Stored Procedure to Refresh All Data

Finally, I created a procedure that refreshes data in both detailed and summary tables.

-- Create a procedure that re-populates the 2 tables with raw data from the database
-- Any test data that was manually inserted to the detailed table won't be included
DROP PROCEDURE IF EXISTS refresh_tables();
CREATE PROCEDURE refresh_tables ()
LANGUAGE plpgsql
AS $$
BEGIN
	TRUNCATE detailed_table;
	TRUNCATE summary_table;
	-- Temporarily disable trigger
    ALTER TABLE detailed_table DISABLE TRIGGER update_summary_on_insert;
	-- Update detailed_table
	INSERT INTO detailed_table
		SELECT r.rental_id, rental_year (ym.rental_date), rental_month (ym.rental_date), c.name AS category_name
		FROM rental r
		INNER JOIN inventory i ON r.inventory_id = i.inventory_id
		INNER JOIN film_category fc ON i.film_id = fc.film_id
		INNER JOIN category c ON fc.category_id = c.category_id
		INNER JOIN rental ym ON r.rental_id = ym.rental_id
		ORDER BY rental_year DESC, rental_month DESC;
	-- Update summary_table
	INSERT INTO summary_table
		SELECT rental_year, rental_month, category_name, COUNT(*) AS num_rentals
		FROM detailed_table
		GROUP BY rental_year, rental_month, category_name
		ORDER BY rental_year DESC, rental_month DESC, num_rentals DESC;
	-- Re-enable trigger
    ALTER TABLE detailed_table ENABLE TRIGGER update_summary_on_insert;
END;
$$;

Automation with pgAgent

To keep the data fresh for reporting, the stored procedure can be scheduled to run monthly using pgAgent, PostgreSQL’s built-in job scheduler.
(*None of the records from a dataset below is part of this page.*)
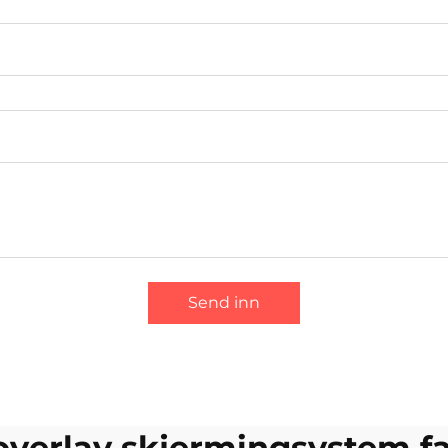
Send inn
overlay skjermingsystem f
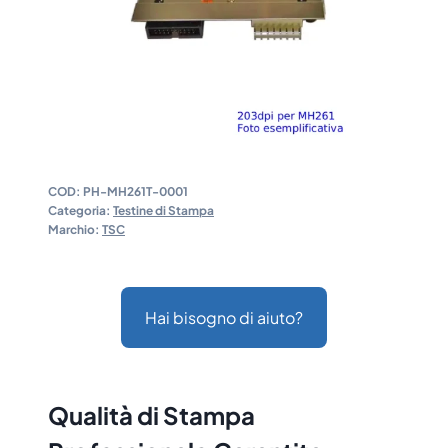
COD:
PH-MH261T-0001
Categoria:
Testine di Stampa
Marchio:
TSC
Hai bisogno di aiuto?
Qualità di Stampa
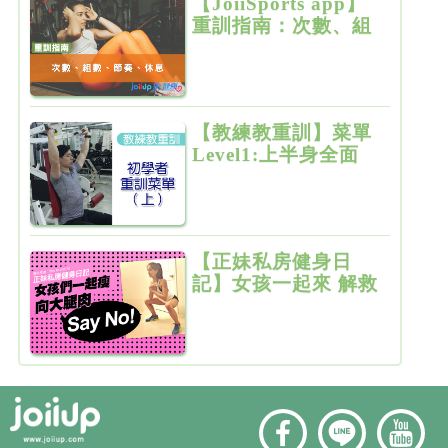
【JoiiSports app】
重訓指南：次數、組
數、節奏、休息
【教練教重訓】菜單
Level1:上半身全面
增肌雕塑
【正妹私房健身日
記】女孩一起來 解救
粗大腿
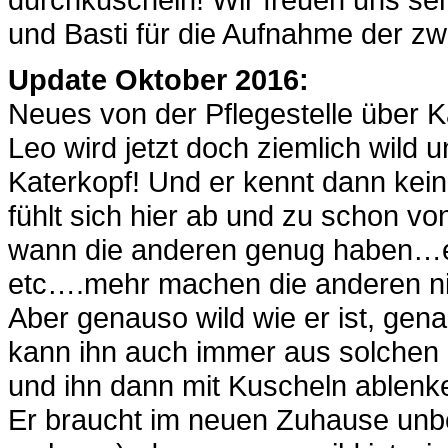
und Basti für die Aufnahme der zw
Update Oktober 2016:
Neues von der Pflegestelle über 
Leo wird jetzt doch ziemlich wild
Katerkopf! Und er kennt dann ke
fühlt sich hier ab und zu schon von
wann die anderen genug haben…er 
etc….mehr machen die anderen nich
Aber genauso wild wie er ist, gen
kann ihn auch immer aus solchen
und ihn dann mit Kuscheln ablenk
Er braucht im neuen Zuhause unb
This ensures the summary reflects the most recent rental data without manual intervention.

Final Thoughts

This project highlights the power of SQL and PostgreSQL for preparing data in a way that supports scalable and automated business intelligence workflows. By creating a clean, transformed layer of data ready for analysis, I can bridge the gap between raw transactions and valuable insights. These structured tables can now be easily integrated with tools like Power BI or Tableau for dashboarding, trend analysis, and storytelling with data.